### Problem requirements:
Every entry is to be returned exactly as it stands; the pictures are to be dropped.

(Stored data)

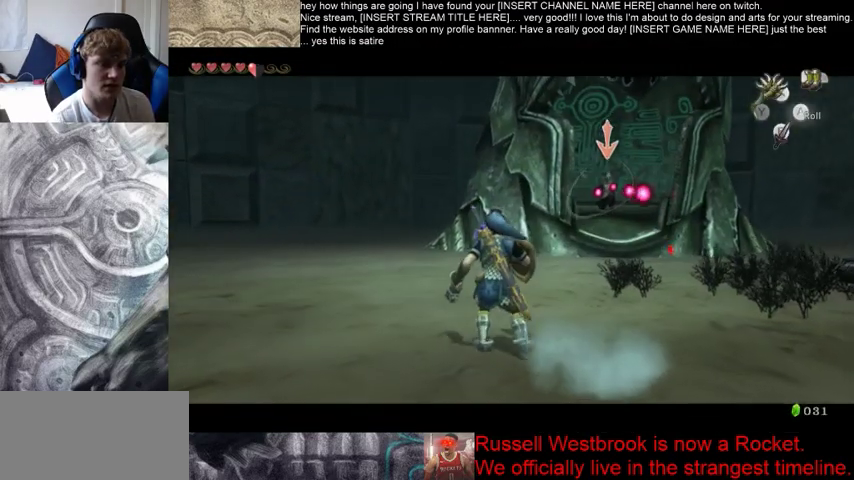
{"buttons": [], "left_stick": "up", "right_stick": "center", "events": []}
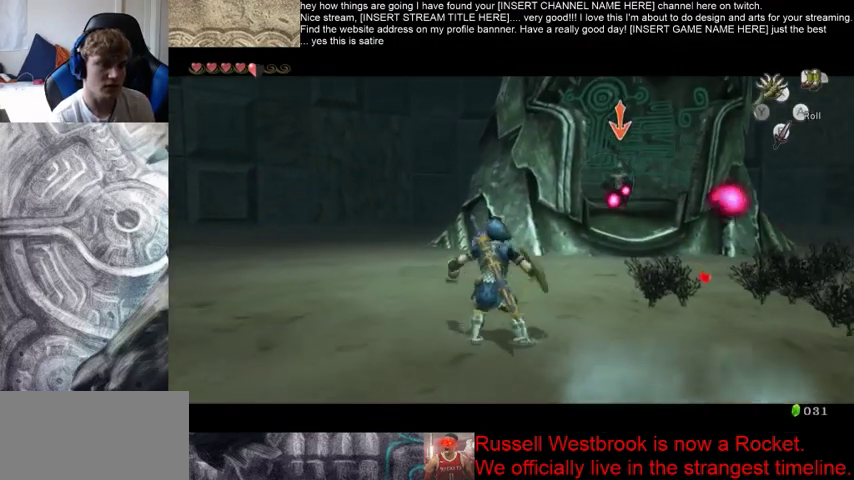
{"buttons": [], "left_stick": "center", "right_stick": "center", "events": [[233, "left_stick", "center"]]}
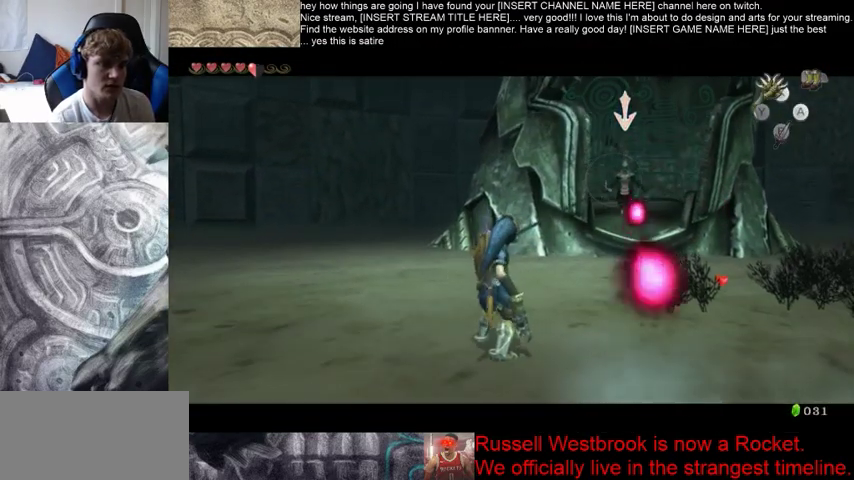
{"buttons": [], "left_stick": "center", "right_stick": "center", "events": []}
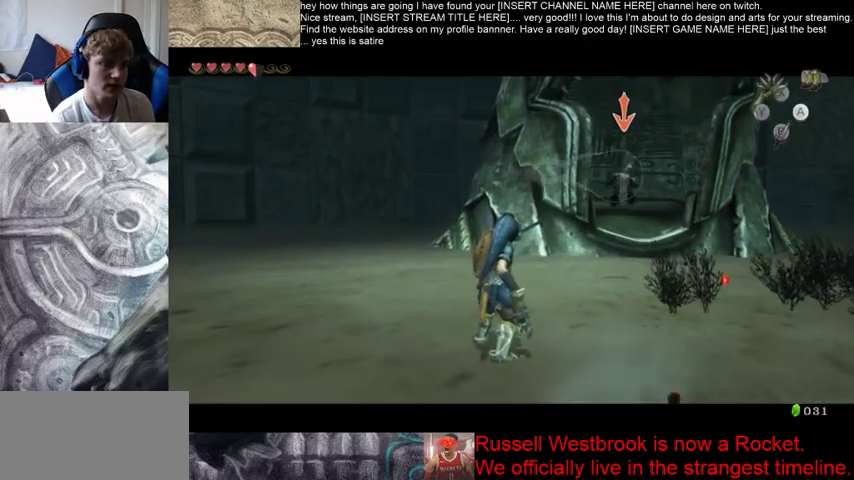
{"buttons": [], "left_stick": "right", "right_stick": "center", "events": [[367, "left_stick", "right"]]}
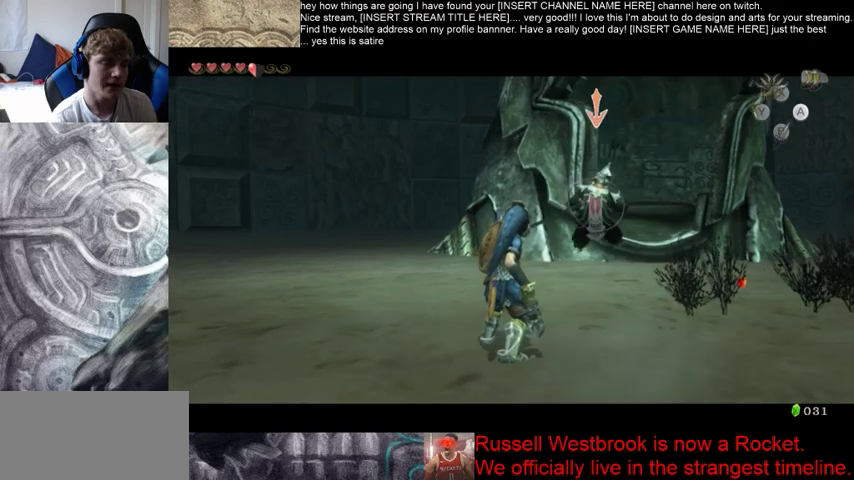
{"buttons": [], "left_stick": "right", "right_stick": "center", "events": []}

### Solution for this problem:
{"buttons": [], "left_stick": "up", "right_stick": "center", "events": []}
{"buttons": [], "left_stick": "center", "right_stick": "center", "events": [[233, "left_stick", "center"]]}
{"buttons": [], "left_stick": "center", "right_stick": "center", "events": []}
{"buttons": [], "left_stick": "right", "right_stick": "center", "events": [[367, "left_stick", "right"]]}
{"buttons": [], "left_stick": "right", "right_stick": "center", "events": []}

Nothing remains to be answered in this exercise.